Be careful how you act around your dog: Scientists say they remember what you did

It turns out a dog’s ability to remember things is pretty doggone good – and almost human-like.

A new study, published in Current Biology, shows that dogs, much like people, can recall things, even if they aren’t particularly important. People, for example, have great “episodic memory.” That’s the thing which allows us to replay events from the past when asked about them later.

According to researchers, so do dogs. Pooches can recall – and perform – complex tasks even when they don’t expect to have their memory tested.

“Dogs are among the few species that people consider ‘clever,’ and yet we are still surprised whenever a study reveals that dogs and their owners may share some mental abilities despite our distant evolutionary relationship,” Claudia Fugazza of MTA-ELTE Comparative Ethology Research Group in Budapest, Hungary, said in a statement.

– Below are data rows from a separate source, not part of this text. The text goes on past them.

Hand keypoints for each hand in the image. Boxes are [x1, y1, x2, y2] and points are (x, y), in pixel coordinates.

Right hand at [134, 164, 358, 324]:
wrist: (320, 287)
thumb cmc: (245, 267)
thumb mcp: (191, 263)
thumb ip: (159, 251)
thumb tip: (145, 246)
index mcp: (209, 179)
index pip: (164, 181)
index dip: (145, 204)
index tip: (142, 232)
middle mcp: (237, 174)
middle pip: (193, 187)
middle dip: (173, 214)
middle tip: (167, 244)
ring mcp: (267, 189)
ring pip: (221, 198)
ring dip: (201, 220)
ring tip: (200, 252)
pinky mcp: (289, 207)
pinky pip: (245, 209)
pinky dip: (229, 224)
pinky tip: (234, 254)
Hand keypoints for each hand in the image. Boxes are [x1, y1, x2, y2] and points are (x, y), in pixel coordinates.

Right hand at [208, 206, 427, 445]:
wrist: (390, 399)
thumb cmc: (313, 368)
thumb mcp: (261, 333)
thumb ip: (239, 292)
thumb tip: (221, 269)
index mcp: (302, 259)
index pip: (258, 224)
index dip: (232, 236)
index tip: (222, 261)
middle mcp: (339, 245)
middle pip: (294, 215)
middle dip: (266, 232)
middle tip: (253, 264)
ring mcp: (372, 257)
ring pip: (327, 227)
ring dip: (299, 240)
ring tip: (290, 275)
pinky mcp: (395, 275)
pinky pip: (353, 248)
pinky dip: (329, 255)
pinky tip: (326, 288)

Essentially, scientists had dogs trained to respond to the “do it” command. Then they would do things such as tap an umbrella, take the dog behind a screen to create a buffer, then ask the dog to repeat the fairly mundane and meaningless action. And, the dog would do precisely that – after a minute, even after an hour – proving episodic memory.

You can see a dog’s memory in action in this video.

“This is the first evidence of episodic-like memory of others’ actions in a non-human species, and it is the first report of this type of memory in dogs,” according to the study.

Dogs are indeed paying attention to their owners. It may well be to their benefit.

“From a broad evolutionary perspective, this implies that episodic-like memory is not unique and did not evolve only in primates but is a more widespread skill in the animal kingdom,” Fugazza added. “We suggest that dogs may provide a good model to study the complexity of episodic-like memory in a natural setting, especially because this species has the evolutionary and developmental advantage to live in human social groups.”